Bringing Louise Bourgeois and Yayoi Kusama together for the first time in this illuminating drawing exhibition was an inspired idea. Both are internationally celebrated women, one French-American, the other Japanese, who have continued to produce exciting art into their later years. (Ms. Bourgeois was born in 1911; Ms. Kusama in 1929.) Both have found creative inspiration in the wilder and deeper parts of consciousness. And as this well-selected show of works from 1942 to 2000 proves, both have long practiced repetitive marking-making. 

In many of Ms. Bourgeois's drawings from around 1950, lines repeatedly brushed in black ink create fields resembling hair or primordial landscapes. In a recent work, concentrically nested ovals are drawn in scratchy red lines, producing a primitivistic, enigmatically iconic image. And in a series of works made on music composition paper, the artist drew wavy lines and dots over the staff lines, suggesting some secret language. 

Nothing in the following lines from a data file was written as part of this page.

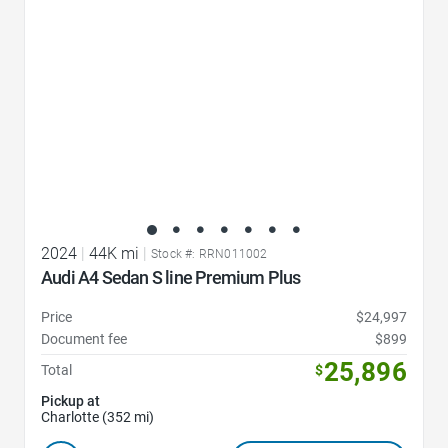
2024
|
44K mi
|
Stock #: RRN011002
Audi A4 Sedan S line Premium Plus
Price
$24,997
Document fee
$899
25,896
Total
$
Pickup at
Charlotte (352 mi)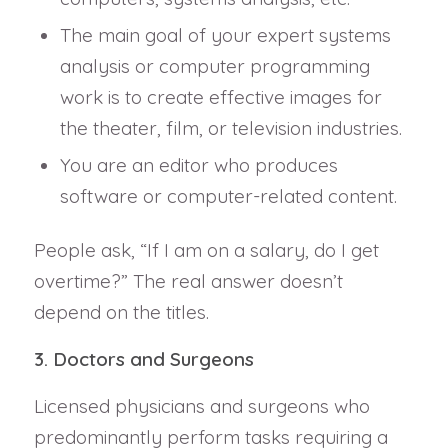
The main goal of your expert systems
analysis or computer programming
work is to create effective images for
the theater, film, or television industries.
You are an editor who produces
software or computer-related content.
People ask, “If I am on a salary, do I get
overtime?” The real answer doesn’t
depend on the titles.
3. Doctors and Surgeons
Licensed physicians and surgeons who
predominantly perform tasks requiring a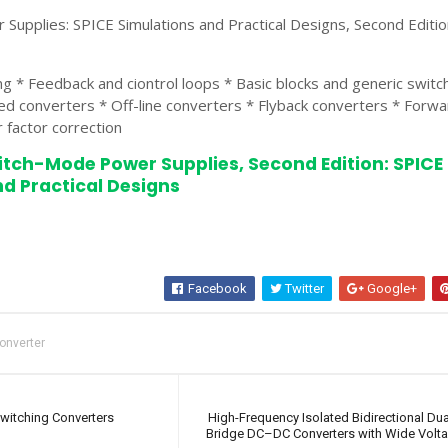
upplies: SPICE Simulations and Practical Designs, Second Editio
ng * Feedback and ciontrol loops * Basic blocks and generic swit
ed converters * Off-line converters * Flyback converters * Forwa
 factor correction
itch-Mode Power Supplies, Second Edition: SPICE
d Practical Designs
Facebook
Twitter
Google+
onverter
Switching Converters
High-Frequency Isolated Bidirectional Dua
Bridge DC–DC Converters with Wide Volt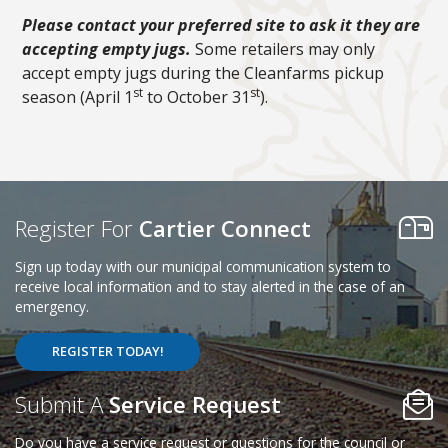
Please contact your preferred site to ask it they are
accepting empty jugs.
Some retailers may only
accept empty jugs during the Cleanfarms pickup
st
st
season (April 1
to October 31
).
Register For
Cartier Connect
Sign up today with our municipal communication system to
receive local information and to stay alerted in the case of an
emergency.
REGISTER TODAY!
Poll Question - What's Your View?
Submit A
Service Request
Do you have a service request or questions for the council or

Ms. Kusama's work involves mostly accumulations of dots or irregular all-over networks of line in black and white or, more recently, in luminous eye-buzzing color. While similarities to Ms. Bourgeois's work are readily apparent, there is a difference. 

Ms. Bourgeois remains, even at her most abstract, a maker of metaphorically resonant images. Ms. Kusama tends more to a kind of psychological and formal literalism. As she has made clear in autobiographical writings, she is trying to reproduce an experience of psychotically altered perception, a flooding of vision by hallucinatory patterning. In comparison to Ms. Bourgeois's work, this provides the viewer with something more optical than metaphorical on the one hand, and on the other, more cosmic than subterranean.